▶ _Aplica lo leído_:
• 1. Según el texto sobre el viaje a Caracas, ¿a qué restaurante fueron a cenar la misma noche en que llegaron a la ciudad?
• 2. Prosigue el texto sobre el viaje a Caracas a partir del punto en que termina.

No se puede decir realmente, que cosas por el estilo nunca nos sucedieron en mi
familia, sobre todo a los que me vienen siguiendo desde el principio. Cuando
uno debe vivir una vida normal dentro de un ambiente de inseguridad, uno se
vuelve desensibilizado y logramos encontrar humor en situaciones complicadas.
La vida se vive un poco más fácil así. Realmente, no hay nada que se puede
hacer para cambiar esa realidad negativa y a veces, en vez de sentirse sin
autoridad, reirse ayuda a apaciguar las preocupaciones aunque sea de forma
temporal. De otra manera, uno terminaría encerrándose en el armario que uno
quiera cómodamente, pero eso hace más daño al bienestar y salud mental a largo
plazo.
Fue
genial ver esos edificios que caracterizan la bella Caracas, como el Teatro
Teresa Carreño, el Museo de Bellas Artes, el Museo de Arqueología, la Plaza
Bolívar y el Capitolio Nacional. Todos estos lugares reactivaron mis células de
la memoria. Tampoco puedo olvidar de mencionar el tremendo sistema de
autopistas de la ciudad. Todos estos monstruos espectaculares de concreto se
ganaron sus propios apodos, tal como el ciempiés y el pulpo, por todas sus
entradas e intercambios de tráfico vehicular. Las calles de Venezuela seguían
mereciendo su presencia en el mapa. Aún dominaba la motocicleta dentro de los
embotellamientos. El mayor cambio dentro de la decoración urbana era el número
de Wendy’s lo que me resultó muy extraño. En las ciudades de Suramerica,
normalmente había visto Burger King y a veces Pizza Hut – tenían los mejores
juegos para los niños – y MacDonald’s siempre llegaba cerca de nuestra fecha de
partida. Ese síndrome de los Arcos Dorados era una coincidencia muy peculiar. En
los años 80 y 90, jamás ví un Wendy’s fuera de América del Norte. La misma
noche en que llegamos a Caracas, fuimos a cenar a Hollihan’s. Generalmente es
un restaurante termino medio en la escala americana pero en los mercados del
sur, tiene un toque más refinado para el público similar al de Tony Roma’s y
TGI Friday’s. Las demás comidas nos trajeron de vuelta a la dieta venezolana
junto con sus deliciosas arepas, tequeñones y el pabellón criollo. Cuando uno
viaja por el mundo, se tiene uno que permitir aprender más de esta experiencia
a través del mundo de la gastronomía, desarrollando su maravilloso paladar – un
verdadero regalo de nuestro creador – y notará inmediatamente la ventaja. Hay
un enorme mundo de sabor fuera de casa. Poder aprovechar la compañía de
nuestros queridos Márquez junto con la respectiva risa y diversión lo que le
agregó aún más sabor a la comida. Una buena comida siempre debe ser acompañada
de buena compañía.

▶ _Datos mostrados_:
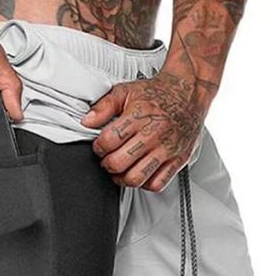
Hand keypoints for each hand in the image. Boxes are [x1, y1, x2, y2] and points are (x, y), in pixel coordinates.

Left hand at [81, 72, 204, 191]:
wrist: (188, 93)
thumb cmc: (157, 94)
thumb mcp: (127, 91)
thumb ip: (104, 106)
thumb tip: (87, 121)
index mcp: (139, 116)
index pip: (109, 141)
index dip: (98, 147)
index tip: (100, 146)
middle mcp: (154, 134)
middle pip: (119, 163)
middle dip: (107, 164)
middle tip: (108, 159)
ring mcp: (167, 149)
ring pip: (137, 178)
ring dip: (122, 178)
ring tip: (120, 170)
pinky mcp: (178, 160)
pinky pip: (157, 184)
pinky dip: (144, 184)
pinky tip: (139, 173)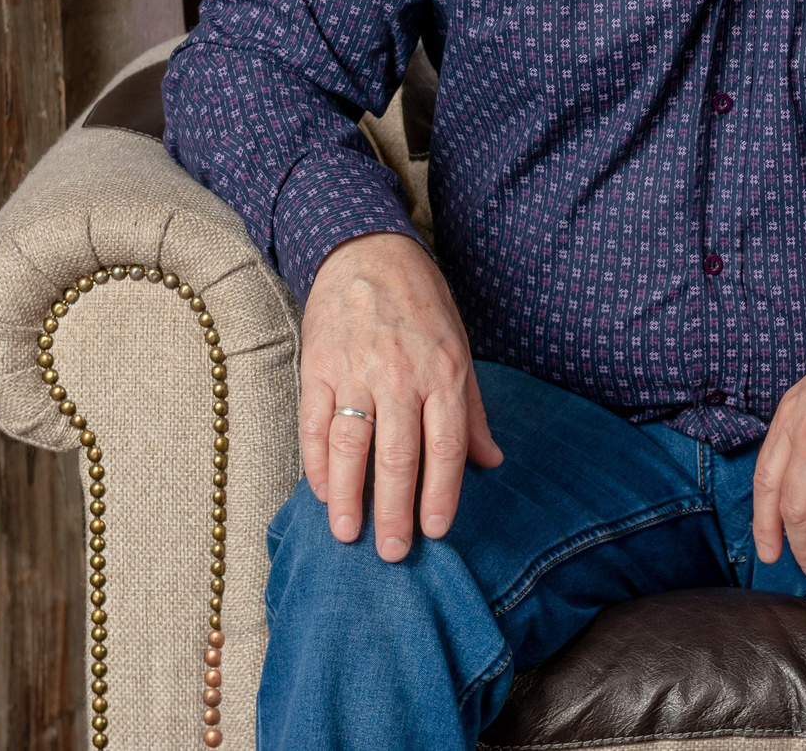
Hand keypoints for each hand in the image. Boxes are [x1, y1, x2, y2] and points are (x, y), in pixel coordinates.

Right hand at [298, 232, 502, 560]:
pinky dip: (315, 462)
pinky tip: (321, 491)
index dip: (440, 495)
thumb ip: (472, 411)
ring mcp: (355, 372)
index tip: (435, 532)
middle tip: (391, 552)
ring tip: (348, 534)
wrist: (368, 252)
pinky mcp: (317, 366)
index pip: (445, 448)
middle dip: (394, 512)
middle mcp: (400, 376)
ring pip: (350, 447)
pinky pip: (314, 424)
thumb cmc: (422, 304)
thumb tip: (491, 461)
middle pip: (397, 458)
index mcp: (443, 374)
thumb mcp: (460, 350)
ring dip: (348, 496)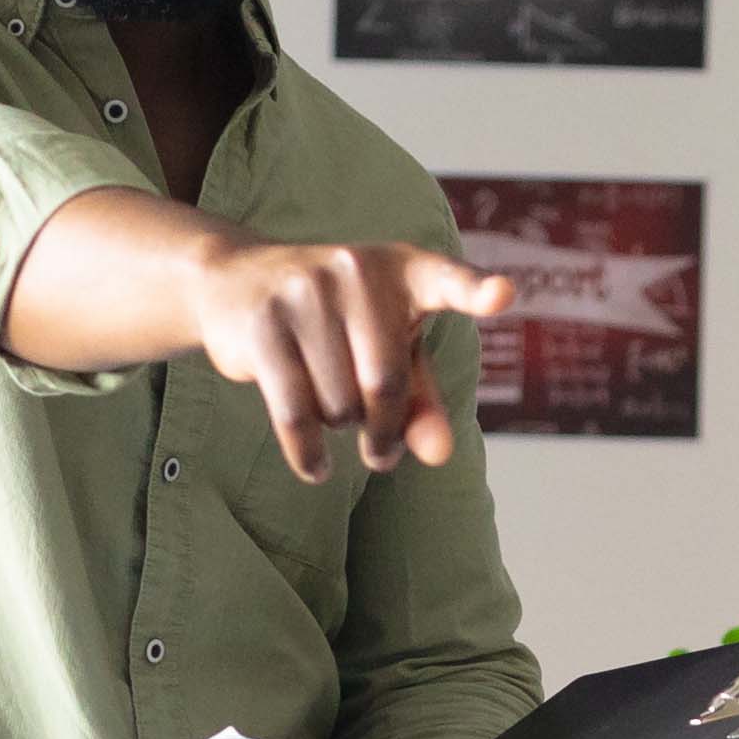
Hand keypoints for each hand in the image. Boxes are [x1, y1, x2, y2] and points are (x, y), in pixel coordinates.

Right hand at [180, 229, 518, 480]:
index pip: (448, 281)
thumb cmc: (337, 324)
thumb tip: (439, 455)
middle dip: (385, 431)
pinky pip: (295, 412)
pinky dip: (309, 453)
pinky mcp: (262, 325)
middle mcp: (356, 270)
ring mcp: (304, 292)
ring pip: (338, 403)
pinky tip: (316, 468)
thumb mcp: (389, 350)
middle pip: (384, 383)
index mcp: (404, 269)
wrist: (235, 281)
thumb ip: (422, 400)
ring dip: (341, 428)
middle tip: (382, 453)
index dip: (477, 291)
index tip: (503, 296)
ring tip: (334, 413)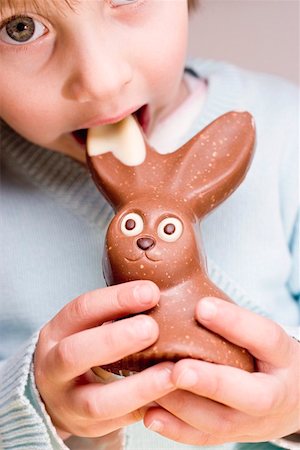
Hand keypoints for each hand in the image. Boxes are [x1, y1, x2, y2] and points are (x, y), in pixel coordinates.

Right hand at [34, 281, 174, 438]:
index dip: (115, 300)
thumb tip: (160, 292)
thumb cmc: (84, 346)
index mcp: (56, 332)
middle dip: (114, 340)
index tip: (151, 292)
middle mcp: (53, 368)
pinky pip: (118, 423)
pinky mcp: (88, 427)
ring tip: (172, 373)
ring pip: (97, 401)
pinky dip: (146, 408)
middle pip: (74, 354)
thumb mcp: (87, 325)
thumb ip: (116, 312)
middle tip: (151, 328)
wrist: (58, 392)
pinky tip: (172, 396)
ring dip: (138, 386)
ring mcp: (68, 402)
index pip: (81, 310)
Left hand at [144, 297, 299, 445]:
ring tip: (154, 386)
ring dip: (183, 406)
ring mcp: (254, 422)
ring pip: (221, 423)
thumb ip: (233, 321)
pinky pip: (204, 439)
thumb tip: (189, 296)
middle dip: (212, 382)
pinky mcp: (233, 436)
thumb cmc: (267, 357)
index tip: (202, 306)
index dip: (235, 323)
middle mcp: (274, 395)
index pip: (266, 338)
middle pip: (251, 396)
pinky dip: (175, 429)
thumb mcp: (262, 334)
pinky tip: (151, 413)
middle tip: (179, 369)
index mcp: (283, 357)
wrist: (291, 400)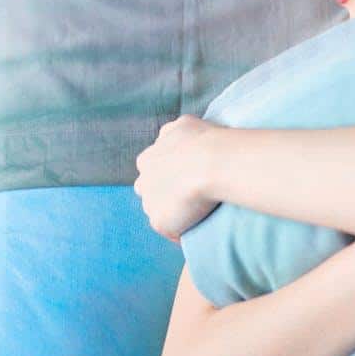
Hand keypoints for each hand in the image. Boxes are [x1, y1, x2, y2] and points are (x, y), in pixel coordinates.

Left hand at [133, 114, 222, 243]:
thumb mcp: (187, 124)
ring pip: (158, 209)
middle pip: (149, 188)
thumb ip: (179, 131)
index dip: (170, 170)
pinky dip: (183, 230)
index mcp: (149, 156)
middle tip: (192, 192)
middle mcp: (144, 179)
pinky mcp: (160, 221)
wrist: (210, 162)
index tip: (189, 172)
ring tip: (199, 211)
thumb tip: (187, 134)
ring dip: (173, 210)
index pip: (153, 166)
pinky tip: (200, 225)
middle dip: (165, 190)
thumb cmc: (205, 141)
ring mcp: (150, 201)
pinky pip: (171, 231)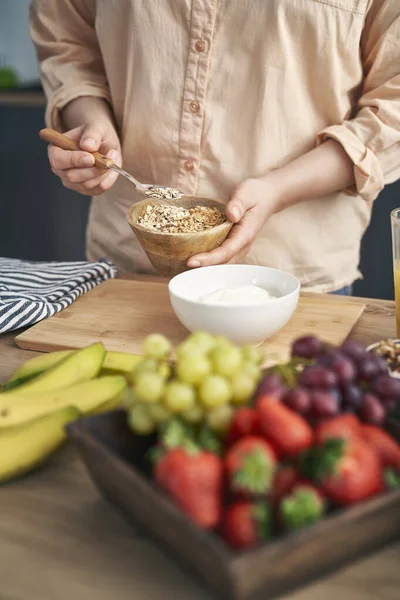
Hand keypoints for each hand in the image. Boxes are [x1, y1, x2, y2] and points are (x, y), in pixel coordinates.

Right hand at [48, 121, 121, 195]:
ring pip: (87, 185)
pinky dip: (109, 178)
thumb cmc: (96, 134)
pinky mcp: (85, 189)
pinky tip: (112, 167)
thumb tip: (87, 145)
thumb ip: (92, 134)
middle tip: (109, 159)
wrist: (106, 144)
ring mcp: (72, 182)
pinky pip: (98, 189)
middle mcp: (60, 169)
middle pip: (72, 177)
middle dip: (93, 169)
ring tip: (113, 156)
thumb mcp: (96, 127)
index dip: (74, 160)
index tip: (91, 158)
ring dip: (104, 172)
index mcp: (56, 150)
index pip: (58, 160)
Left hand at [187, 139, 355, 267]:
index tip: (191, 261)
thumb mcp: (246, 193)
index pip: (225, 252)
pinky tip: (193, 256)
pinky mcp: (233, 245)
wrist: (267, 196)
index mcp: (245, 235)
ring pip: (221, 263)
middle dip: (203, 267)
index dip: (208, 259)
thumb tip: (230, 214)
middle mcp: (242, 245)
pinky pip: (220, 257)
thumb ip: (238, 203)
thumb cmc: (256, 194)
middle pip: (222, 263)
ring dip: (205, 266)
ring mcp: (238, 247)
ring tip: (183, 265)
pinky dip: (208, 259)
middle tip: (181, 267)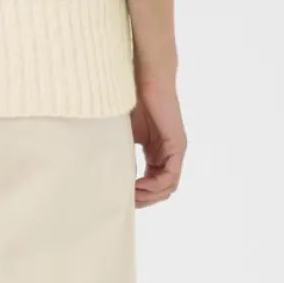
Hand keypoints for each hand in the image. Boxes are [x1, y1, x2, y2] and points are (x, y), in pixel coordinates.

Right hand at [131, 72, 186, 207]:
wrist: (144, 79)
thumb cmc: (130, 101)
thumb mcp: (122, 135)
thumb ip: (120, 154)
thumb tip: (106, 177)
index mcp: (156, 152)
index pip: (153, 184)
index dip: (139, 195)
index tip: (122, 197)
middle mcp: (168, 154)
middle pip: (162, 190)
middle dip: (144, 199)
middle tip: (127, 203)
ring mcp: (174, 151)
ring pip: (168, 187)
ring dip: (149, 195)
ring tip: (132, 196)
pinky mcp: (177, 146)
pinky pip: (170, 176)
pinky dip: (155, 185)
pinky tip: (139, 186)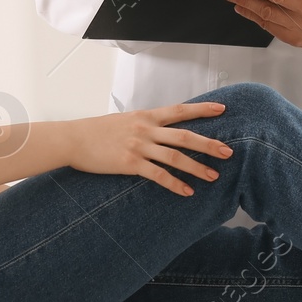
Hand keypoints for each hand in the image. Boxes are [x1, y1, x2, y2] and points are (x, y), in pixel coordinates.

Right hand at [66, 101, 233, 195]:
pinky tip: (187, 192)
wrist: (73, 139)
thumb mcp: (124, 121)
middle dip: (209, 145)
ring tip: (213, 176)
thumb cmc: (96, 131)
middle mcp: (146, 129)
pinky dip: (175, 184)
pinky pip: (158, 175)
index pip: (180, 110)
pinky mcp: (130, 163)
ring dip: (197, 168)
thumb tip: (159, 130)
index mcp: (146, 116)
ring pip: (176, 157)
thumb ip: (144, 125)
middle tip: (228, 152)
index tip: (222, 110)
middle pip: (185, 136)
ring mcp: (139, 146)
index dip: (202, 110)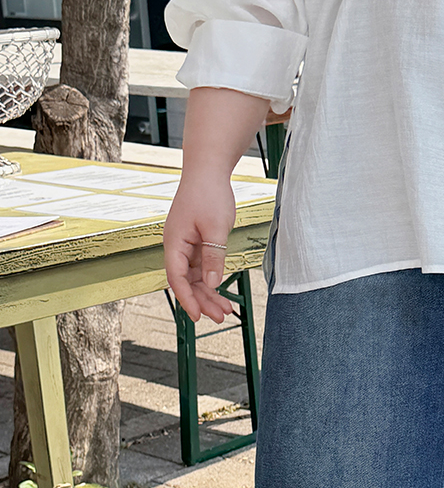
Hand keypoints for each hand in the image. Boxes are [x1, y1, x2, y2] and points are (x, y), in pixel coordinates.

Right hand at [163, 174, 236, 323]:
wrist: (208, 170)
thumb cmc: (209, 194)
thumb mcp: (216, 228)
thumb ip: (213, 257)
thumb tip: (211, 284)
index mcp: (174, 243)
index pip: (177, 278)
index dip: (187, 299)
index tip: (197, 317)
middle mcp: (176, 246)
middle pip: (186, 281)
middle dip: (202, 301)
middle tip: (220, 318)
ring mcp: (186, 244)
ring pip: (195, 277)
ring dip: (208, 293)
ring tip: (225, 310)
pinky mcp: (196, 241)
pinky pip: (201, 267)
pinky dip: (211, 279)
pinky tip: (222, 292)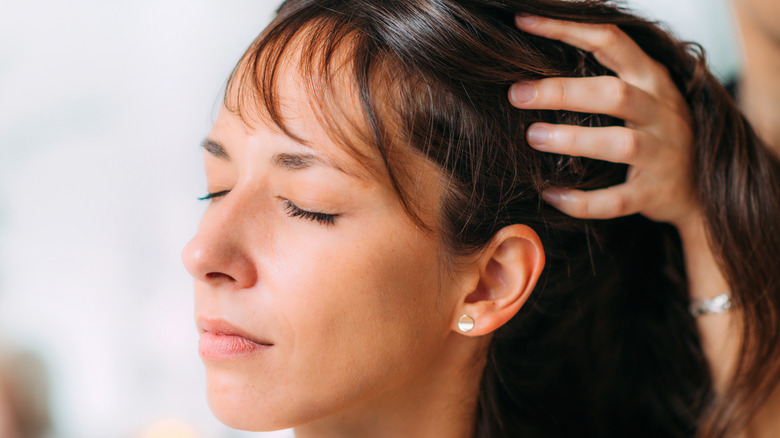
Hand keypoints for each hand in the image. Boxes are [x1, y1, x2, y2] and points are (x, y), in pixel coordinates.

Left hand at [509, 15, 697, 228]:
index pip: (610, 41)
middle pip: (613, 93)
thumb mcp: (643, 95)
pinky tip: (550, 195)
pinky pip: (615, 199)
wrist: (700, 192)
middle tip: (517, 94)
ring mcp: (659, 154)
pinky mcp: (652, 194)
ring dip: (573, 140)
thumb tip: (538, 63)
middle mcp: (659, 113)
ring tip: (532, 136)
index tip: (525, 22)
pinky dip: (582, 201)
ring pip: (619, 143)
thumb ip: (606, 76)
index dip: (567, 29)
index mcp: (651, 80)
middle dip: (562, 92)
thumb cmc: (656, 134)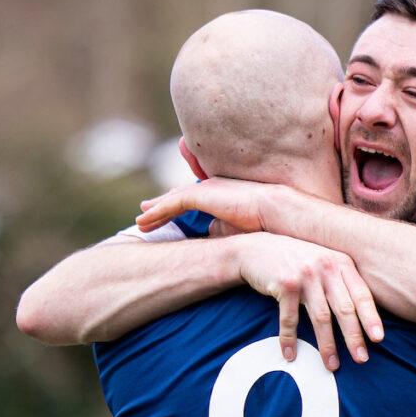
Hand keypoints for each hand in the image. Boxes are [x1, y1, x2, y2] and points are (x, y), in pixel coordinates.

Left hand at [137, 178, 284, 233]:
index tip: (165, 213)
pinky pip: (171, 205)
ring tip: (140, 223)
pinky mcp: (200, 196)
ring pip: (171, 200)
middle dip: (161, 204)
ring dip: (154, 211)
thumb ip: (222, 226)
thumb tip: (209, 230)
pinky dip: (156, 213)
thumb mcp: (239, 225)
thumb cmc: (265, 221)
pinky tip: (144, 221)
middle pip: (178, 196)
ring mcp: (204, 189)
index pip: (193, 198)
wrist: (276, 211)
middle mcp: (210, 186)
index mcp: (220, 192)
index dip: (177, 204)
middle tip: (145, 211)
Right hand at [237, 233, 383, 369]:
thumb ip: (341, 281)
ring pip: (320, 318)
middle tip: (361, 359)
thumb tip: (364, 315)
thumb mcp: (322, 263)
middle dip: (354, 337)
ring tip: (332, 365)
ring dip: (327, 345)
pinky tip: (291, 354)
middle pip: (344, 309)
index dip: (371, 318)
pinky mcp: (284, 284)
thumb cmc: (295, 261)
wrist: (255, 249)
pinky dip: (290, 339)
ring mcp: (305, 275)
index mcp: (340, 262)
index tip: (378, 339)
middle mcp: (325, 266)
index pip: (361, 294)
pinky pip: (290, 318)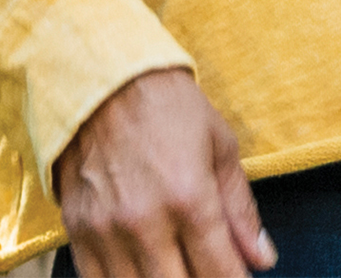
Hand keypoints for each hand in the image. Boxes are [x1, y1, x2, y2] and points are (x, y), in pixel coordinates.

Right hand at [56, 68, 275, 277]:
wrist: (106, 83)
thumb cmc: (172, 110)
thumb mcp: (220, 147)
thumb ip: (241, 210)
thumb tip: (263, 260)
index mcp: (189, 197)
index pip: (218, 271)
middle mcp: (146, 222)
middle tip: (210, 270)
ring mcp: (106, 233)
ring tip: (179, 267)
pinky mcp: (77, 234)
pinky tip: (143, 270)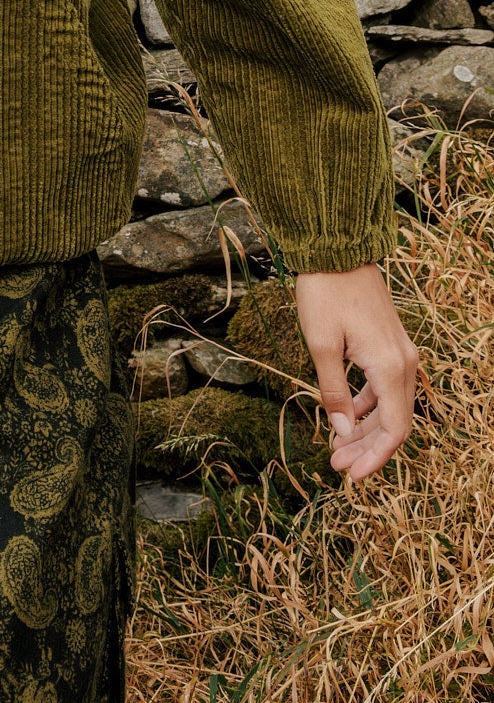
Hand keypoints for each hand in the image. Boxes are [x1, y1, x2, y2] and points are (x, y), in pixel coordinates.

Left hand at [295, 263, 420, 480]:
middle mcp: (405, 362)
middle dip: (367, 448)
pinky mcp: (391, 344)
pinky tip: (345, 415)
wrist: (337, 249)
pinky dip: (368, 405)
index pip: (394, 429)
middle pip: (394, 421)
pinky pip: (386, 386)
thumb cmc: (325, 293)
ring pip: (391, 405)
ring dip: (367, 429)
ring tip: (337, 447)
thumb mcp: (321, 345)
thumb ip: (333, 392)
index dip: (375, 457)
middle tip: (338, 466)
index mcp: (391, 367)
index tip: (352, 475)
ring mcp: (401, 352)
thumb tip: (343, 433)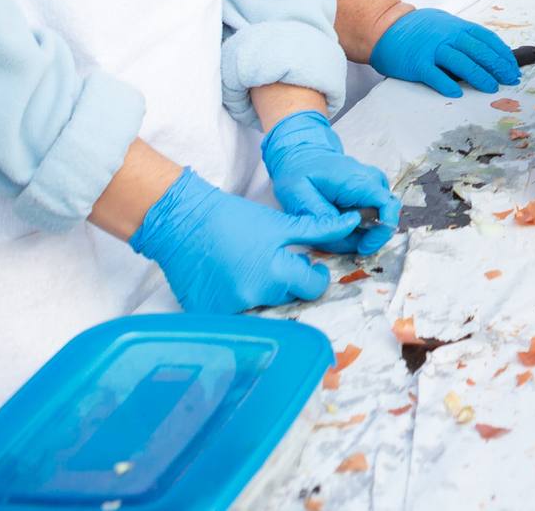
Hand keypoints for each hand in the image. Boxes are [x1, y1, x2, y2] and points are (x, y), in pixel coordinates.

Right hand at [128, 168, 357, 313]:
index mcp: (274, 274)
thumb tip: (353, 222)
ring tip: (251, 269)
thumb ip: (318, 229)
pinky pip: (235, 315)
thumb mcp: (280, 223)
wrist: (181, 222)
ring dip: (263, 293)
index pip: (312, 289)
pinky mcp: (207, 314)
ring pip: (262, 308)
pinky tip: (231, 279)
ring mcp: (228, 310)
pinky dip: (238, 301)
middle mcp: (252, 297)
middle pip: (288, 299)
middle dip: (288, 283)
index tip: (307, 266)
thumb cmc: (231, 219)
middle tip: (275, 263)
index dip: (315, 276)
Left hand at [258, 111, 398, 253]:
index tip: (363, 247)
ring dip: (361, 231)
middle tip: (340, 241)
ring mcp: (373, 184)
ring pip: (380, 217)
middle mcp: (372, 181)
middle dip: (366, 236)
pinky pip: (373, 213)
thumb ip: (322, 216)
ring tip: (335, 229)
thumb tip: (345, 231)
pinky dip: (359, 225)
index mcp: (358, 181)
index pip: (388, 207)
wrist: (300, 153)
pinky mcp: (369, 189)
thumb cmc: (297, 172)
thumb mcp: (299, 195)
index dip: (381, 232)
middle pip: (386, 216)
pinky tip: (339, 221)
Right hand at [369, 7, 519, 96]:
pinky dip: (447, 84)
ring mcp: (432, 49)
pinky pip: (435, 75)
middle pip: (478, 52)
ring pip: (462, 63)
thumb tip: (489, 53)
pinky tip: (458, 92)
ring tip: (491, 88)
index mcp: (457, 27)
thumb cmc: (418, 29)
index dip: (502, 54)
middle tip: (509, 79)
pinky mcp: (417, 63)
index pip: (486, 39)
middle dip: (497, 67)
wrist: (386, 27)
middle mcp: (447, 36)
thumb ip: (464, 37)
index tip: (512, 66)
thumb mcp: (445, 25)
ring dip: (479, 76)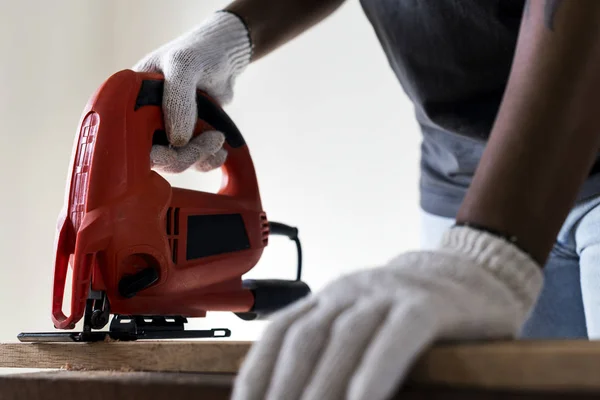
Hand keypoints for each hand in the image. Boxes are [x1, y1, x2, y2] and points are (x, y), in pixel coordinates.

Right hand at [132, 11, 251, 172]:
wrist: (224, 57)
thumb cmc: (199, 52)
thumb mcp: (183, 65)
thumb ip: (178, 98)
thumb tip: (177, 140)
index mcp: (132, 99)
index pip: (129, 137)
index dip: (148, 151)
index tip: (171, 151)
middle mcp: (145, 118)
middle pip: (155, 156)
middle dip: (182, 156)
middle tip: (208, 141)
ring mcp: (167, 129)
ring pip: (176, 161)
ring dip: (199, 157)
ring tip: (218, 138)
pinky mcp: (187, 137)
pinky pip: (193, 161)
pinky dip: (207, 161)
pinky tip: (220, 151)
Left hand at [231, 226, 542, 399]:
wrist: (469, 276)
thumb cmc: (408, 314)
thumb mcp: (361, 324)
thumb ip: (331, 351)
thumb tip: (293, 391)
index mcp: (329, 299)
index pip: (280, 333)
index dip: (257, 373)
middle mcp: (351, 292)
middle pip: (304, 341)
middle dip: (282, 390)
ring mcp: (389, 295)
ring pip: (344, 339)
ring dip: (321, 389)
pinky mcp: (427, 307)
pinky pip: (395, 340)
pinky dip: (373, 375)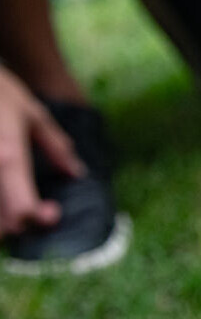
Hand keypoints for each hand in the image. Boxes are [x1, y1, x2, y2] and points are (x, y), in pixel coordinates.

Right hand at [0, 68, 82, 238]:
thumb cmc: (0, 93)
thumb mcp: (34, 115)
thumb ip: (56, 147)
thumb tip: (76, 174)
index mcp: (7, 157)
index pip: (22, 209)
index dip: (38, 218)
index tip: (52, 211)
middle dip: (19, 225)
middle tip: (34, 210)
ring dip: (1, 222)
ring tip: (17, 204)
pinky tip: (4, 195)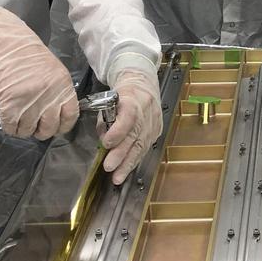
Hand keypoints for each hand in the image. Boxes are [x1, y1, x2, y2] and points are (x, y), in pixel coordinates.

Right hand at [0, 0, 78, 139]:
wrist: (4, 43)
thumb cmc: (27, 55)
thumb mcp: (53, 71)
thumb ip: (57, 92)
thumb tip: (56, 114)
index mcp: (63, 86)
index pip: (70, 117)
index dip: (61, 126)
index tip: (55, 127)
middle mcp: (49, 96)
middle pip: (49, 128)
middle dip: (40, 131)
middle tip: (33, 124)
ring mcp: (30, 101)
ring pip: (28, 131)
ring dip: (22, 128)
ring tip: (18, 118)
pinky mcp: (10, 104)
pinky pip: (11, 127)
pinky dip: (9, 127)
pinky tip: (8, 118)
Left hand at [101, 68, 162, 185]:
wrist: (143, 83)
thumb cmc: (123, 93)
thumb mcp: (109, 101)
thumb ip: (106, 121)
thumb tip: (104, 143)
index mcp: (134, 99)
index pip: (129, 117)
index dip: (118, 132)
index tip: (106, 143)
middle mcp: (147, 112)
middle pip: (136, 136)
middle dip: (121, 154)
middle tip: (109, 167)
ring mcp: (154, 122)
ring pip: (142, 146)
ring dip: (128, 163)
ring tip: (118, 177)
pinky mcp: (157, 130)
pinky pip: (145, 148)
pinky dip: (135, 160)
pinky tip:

▶ _Respuestas del ejercicio_:
• 1. Fueron a cenar a Hollihan's.

• 2.
Este regreso a Caracas no tuvo paralelo con ninguna otra experiencia que había vivido hasta la fecha. Cada centro urbano en el que estuvimos en misión se conformaba a una rutina de tres años. Durante este tiempo, yo me volvía parte de esta ciudad, absorbiendo elementos de su cultura, conociendo varios atajos – mi sentido de dirección era igual desde chico y jugaba el papel de un GPS para mi padre para evitar embotellamientos en nuestro camino de punto A a B – y respiraba ese mismo aire que todos los demás ciudadanos. De cierta forma, me ganaba mi lugar en cada magnífica ciudad. No obstante, después de cada misión, siempre empacábamos nuestras cosas sabiendo la alta probabilidad de que nunca volveríamos, dejando ese capitulo atrás en el libro de nuestras autobiografías. Este viaje rompió con ese patrón establecido. Era curioso que, aunque sin importar los años que quedaron atrás, mi lugar entre la gente de Caracas parecía seguir allí como si me estuviese esperando. Aún pertenecía a esa energía que hacía vibrar el corazón urbano de la ciudad. Me sentía entre mi gente con mis queridos caraqueños como si este fuese mi hogar. El significado de hogar parecía más complicado ahora en mi diccionario. Me preguntaba si me sucedería lo mismo al volver a Brasilia y Santiago ya que sentía una gran afinidad por estos lugares mismo sin tener lazos con gente por allá. Venezuela formaría para siempre parte de mi ser.